Monday, August 23, 2010

Perspectives of Time

I just watched this video about how time perspective affects our behavior:

(via Sociological Images)

I know you can't see the whole thing, that's because I basically suck at the internet and if you click on it, it'll take you to YouTube where you can watch it all. It's 10 whole minutes long (I KNOW), but the animations are great and the narrator, psychologist Phillip Zimbardo, brings up some fascinating ideas.

We have a particular perspective of time in mainstream American culture. We like to be busy - or at least, we ARE always busy. The country is at base a Protestant* culture, which Zimbardo describes as having a good work ethic, but also having what he calls a "future orientation". Basically, this culture looks ahead to the future and works today to gain tomorrow. Because we want to gain money and success, that is what we work for.

But not all cultures have this future orientation. Some are present or past oriented. The past orientations spend a lot of time thinking about the past, either reminiscing over good times or regretting past failures. Present orientations are either hedonists who just do whatever they feel like or they are convinced that their life is fated - fated by religion, by their poor social circumstance, or whatever. Present and past orientations do not lend themselves to behavior that will lead to accumulation of wealth and success in the future.

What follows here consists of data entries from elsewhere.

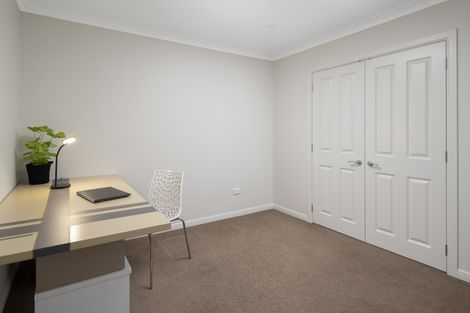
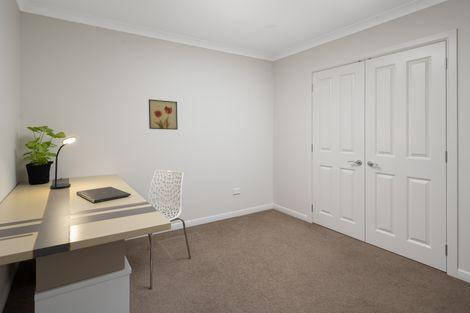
+ wall art [148,98,179,131]
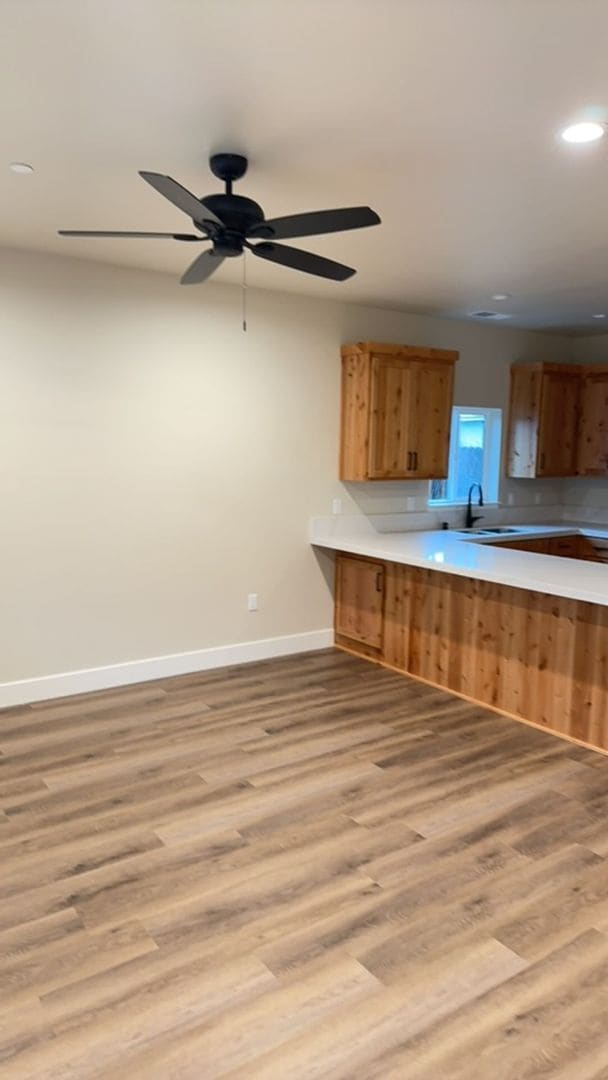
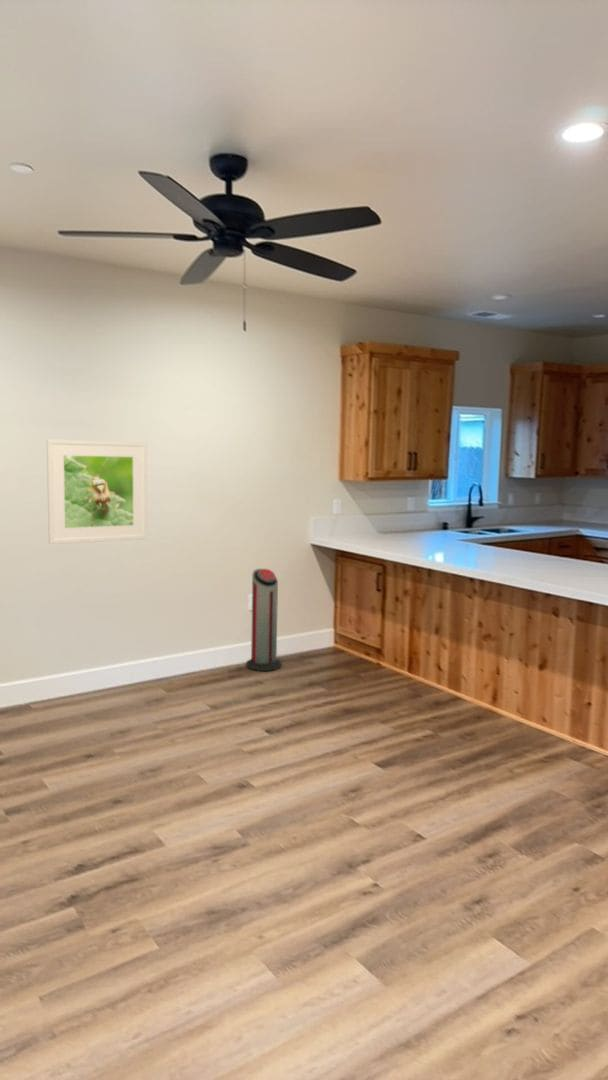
+ air purifier [245,568,282,672]
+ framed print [46,438,148,545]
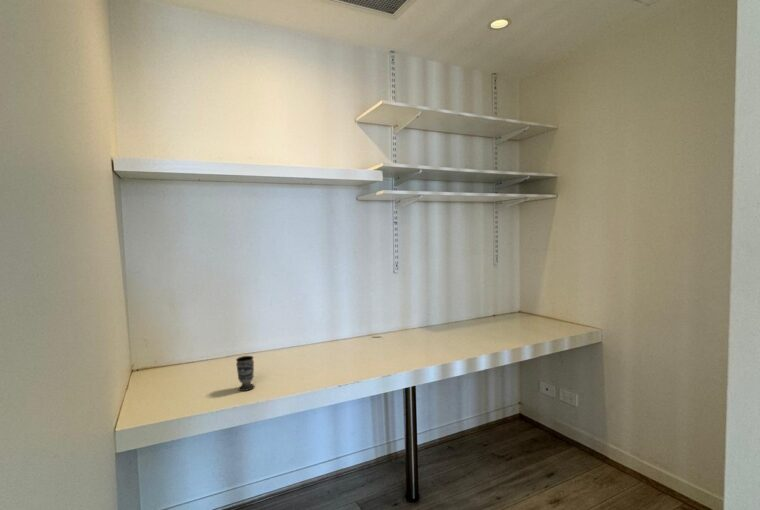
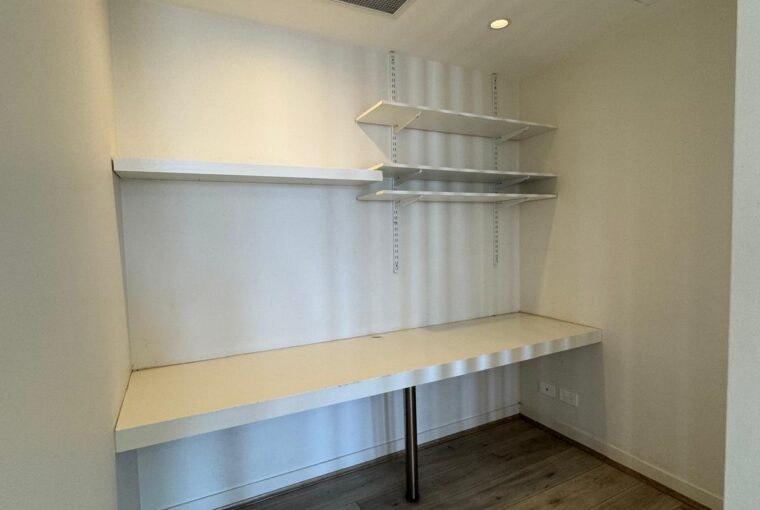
- cup [235,355,256,392]
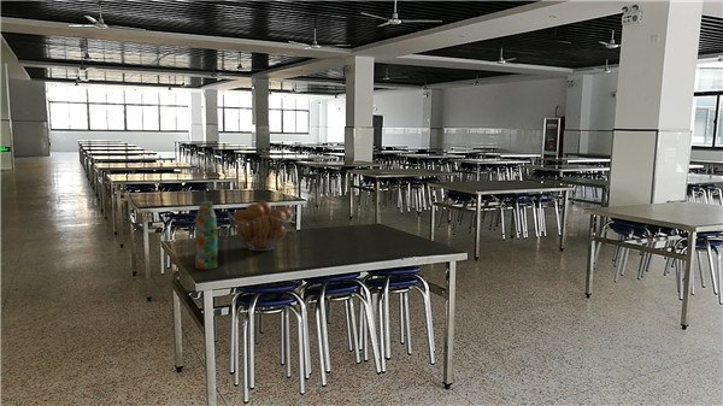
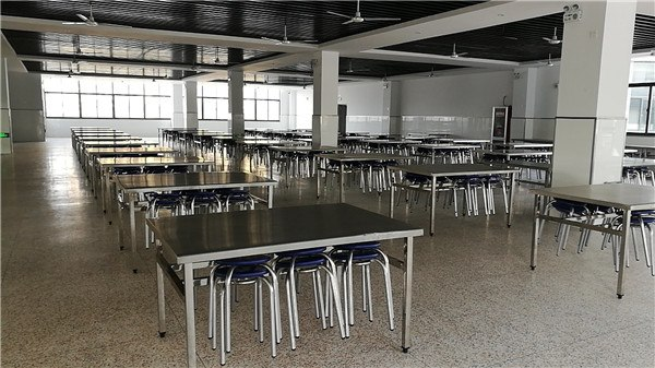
- water bottle [194,200,219,270]
- fruit basket [227,200,294,252]
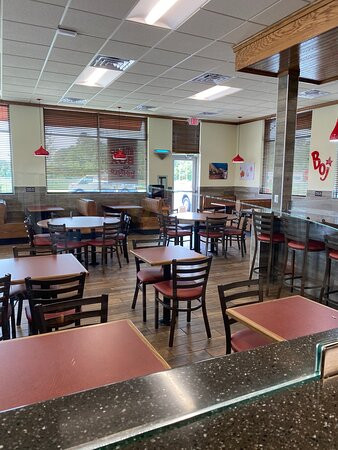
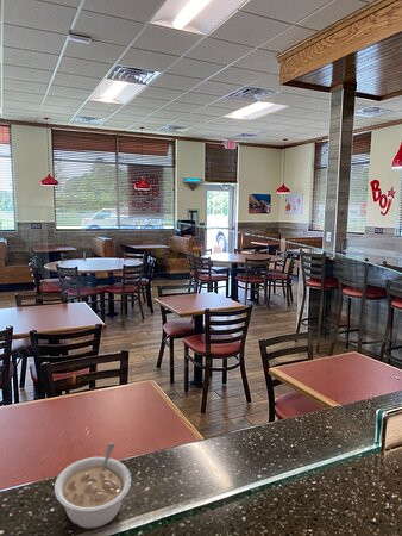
+ legume [54,442,132,529]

Ok. But then Zimbardo begins to link this attitude to specific cultures and I began to squirm a little bit. I have heard students echoing this idea of a Culture of Poverty - that is, that the poor are poor because they are lazy and don't plan ahead. I actually think a women dropped one of my classes after I scolded her a little bit for espousing this idea. You've probably heard it - "Black people / Hispanics / whatever just don't like to work hard."

Let me be CRYSTAL clear about this: Zimbardo isn't making these connections, I am.

Zimbardo explains how they can actually link this time-based perspective to national income. So if past or present orientation is a part of culture, what does that say about the culture? Is it fair to apply this idea of a cultural mindset, or is that just stereotyping?

I don't know.

Ironically, my husband comes from a Catholic family, Catholics being supposedly one of these past and present oriented cultures, and he is the most work-now-play-later person I have ever met. Annoyingly so, actually.

I get twitchy when I hear about reasons for poverty and the cultural mindset. Not because it's impossible for those reasons to exist, but because of how those ideas have been and continue to be twisted in order to justify cuts in social programs meant to benefit the poor. Or decisions to hire one employee over another. Or the decision a teacher makes to devote more time to one student over another. Etc.

But on the other hand - what metric are we using to judge this success? It's a very white metric, I think. By that I mean we measure success based on the standards of that same Protestant American culture that was doing so well by planning for the future. Success to us is money in the bank, promotions at work, a house in the suburbs, nice vacations in the summer, leisure time, and so on. The exact definitions of it might change (you might want a loft in New York City rather than that house), but the end picture ends up about the same.

What if my success isn't that same Protestant picture of money in the bank? What if my success is paying tribute to my culture, making my children happy, doing more volunteer work, or anything else that isn't related to money? It's all related to money, of course, because when you have money everything else gets a little easier, but for some people the end isn't just the money itself.

I often think about people who are disgustingly rich and who are actively working to get richer, and I think, why? Once you have enough, what's the point? I look at businesses who have a steady, happy customer base but who are driven to continue expanding and think, why? Why not focus on making the best product possible rather than opening new stores?

So when we judge people based on this success, whose definition are we using? How is it fair to measure someone else by a standard they don't care to meet? What if those Protestants who save, save, save for the future keel over and die of a heart attack today?

Sorry about the random incoherences, just a string of thoughts from the video. Anyone get anything more structured from it?

*I use the word Protestant a lot in this entry. I'm certainly not bashing the religion, I'm using it in the way the video did as a descriptor of American culture.